YAŞAM 27.06.2020, 20:02 29.06.2020, 10:13
Beklemek!

Beklemek bir eylemsizlik gibi görünse de içinde gitmemeyi barındıran kocaman bir eylemdir aslında. Hikayenin yarım kalmaması için direnmek, vazgeçmemektir. Yürek burkulmasıdır, ama kırılması değil. Yaşanan onca şeye rağmen yaşananları bir bir bağışlamaktır. Bir erdemdir beklediğini kabul etmek. Gittiği için kızamamaktır... Susmaktır. Durmaktır. En çok ta durulmaktır. Suyun sesinde durulur gibi iç seslerinde durulmak... Kendini denize sırtı üstü bırakır gibi zamana bırakmaktır beklemek. Büyük bir teslimiyettir. Sabırdır, biraz da büyümektedir. Duygusunda hüzün barındırır, acı değil. Rengi buğulu, havası pusludur. Kursağında kalmış onca mutluluğa rağmen mutlu olma ihtimaline sarılmaktır. Umut ekmektir.

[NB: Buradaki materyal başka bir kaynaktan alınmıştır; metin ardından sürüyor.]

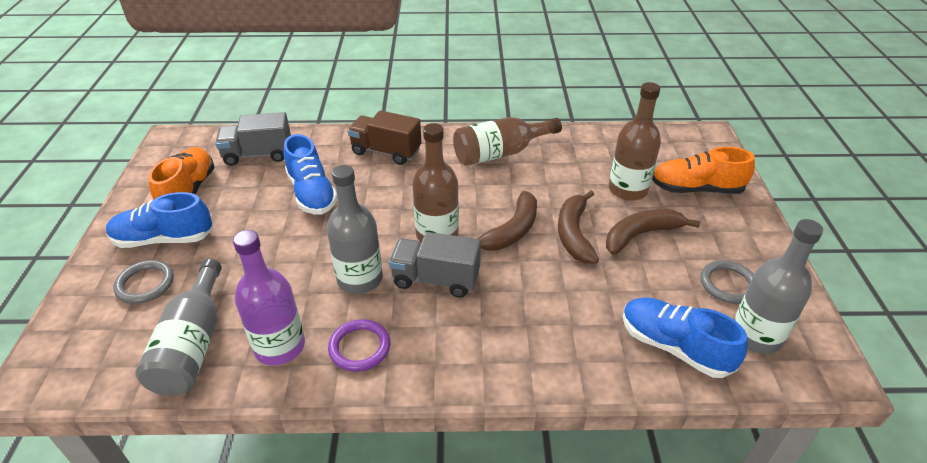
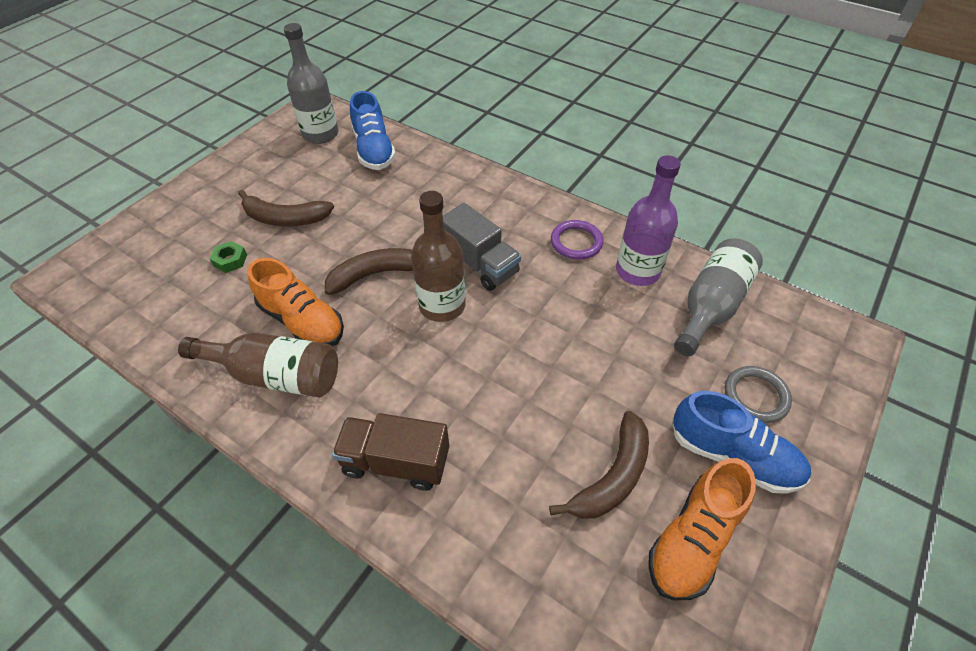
camera: 145 degrees left, 10 degrees up
grey truck [215,112,291,166] -> none
blue shoe [284,134,337,214] -> none
grey bottle [327,165,383,294] -> none
brown truck [348,110,422,165] -> brown truck turned 135 degrees clockwise [332,413,449,491]
brown banana [558,191,599,264] -> brown banana moved to [549,411,649,519]
brown bottle [609,82,661,201] -> green nut [210,241,247,273]
orange shoe [652,147,755,194] -> orange shoe moved to [247,258,344,346]
grey ring [700,260,754,304] -> none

Cümle aralarında dalıp gitmektir. Saçına eklenmiş birkaç beyaz tel, yüzüne oturmuş birkaç çizgidir beklemek. Bekleyen bir insanı gördüğünüzde hemen anlarsınız. Gözlerine uzaklar oturmuştur çoktan. Duruşuna, bakışına, ses tonuna yerleşmiştir birini beklemenin hüznü. Beklemek bilene çok şey öğretir aslında. Zamanı süzmeyi. Yaşananları düşünmeyi. Önceleri yerinde duramayıp alıp başını çekip giderken, bulunduğun yeri terk etmemeyi, durmayı öğretir sana. İşte bu yüzden DURMAK büyük bir eylemdir.

Bıraktığı yerde öylece durmak. Başka yollara sapmamaktır. Durup dururken iç çekmektir beklemek. Dışa vurmanın aksine içe dönmektir. İç çekmelerinle genişleyen iç çekmemecelerine tek tek göz atmaktır. Bazen bir adım ötedekini beklemektir. Bazen çok uzaklardakini. Bir şehre 20 km kala gelen sıcak bir telefondur. Yaşananlara nokta koymak yerine üç noktayı tercih etmektir. Son noktayı asla koymamaktır. Veda etmemektir. Yarım kalan hikayeyi tamamlamaya davet etmektir. Kavuşmadan bir adım öncesidir BEKLEMEK. Ve Orhan Veli`ye inat hangi havada gelirse gelsin vazgeçmenin mümkün olmamasıdır.